Le REMS non sono una soluzione preventiva

Sebbene ci siano, quindi, degli evidenti problemi gestionali e legislativi, aumentare il numero di posti non è la soluzione per evitare che deprecabili eventi come l’omicidio della dott.ssa Capovani si ripetano.

Come è stato infatti sottolineato, le REMS entrano in scena solo dopo che la persona ha commesso un reato: non hanno uno scopo di prevenzione primaria. Sarebbe invece auspicabile un potenziamento dei servizi territoriali di cura permettendo una migliore presa in carico delle persone che soffrono di disturbi mentali.

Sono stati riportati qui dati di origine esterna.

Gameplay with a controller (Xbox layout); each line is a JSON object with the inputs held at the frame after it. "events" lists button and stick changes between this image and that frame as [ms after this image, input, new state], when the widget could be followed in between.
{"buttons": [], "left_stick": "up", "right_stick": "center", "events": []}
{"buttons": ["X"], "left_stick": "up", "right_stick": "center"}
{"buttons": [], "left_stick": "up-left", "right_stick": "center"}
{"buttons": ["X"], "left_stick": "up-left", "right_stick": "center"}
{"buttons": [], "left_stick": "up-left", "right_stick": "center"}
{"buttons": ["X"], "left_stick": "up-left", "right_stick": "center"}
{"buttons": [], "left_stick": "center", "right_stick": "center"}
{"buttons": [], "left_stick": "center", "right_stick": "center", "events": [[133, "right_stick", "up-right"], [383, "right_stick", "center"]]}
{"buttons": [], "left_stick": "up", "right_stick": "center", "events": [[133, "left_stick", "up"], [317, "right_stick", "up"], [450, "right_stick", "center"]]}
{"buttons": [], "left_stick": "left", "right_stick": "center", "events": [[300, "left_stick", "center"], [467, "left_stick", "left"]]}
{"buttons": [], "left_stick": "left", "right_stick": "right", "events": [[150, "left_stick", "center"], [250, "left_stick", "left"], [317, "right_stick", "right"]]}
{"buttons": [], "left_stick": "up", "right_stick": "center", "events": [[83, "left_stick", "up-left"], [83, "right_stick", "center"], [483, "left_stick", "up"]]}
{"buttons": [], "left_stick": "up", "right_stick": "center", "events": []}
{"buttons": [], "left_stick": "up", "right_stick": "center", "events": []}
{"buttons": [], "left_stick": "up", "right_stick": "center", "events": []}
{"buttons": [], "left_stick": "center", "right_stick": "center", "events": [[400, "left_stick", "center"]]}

Questo richiede però il superamento di una cultura psichiatrica, dettata anche da una penuria di risorse umane ed economiche, che si sta arroccando sempre più su un concetto di cura burocratizzato e farmacologico tale per cui molti pazienti si rapportano al centro di salute mentale solo in occasione dell’assunzione di farmaci long acting una volta al mese. Perciò, “l’internamento preventivo” significherebbe solo togliere dalla vista della società persone che, afflitte da un disagio psichico, sono spesso già in una situazione di emarginazione e isolamento. Al contrario, potenziare i servizi territoriali che si occupano di salute mentale è l’unica vera strada percorribile per garantire la cura e realizzare una efficace prevenzione del rischio.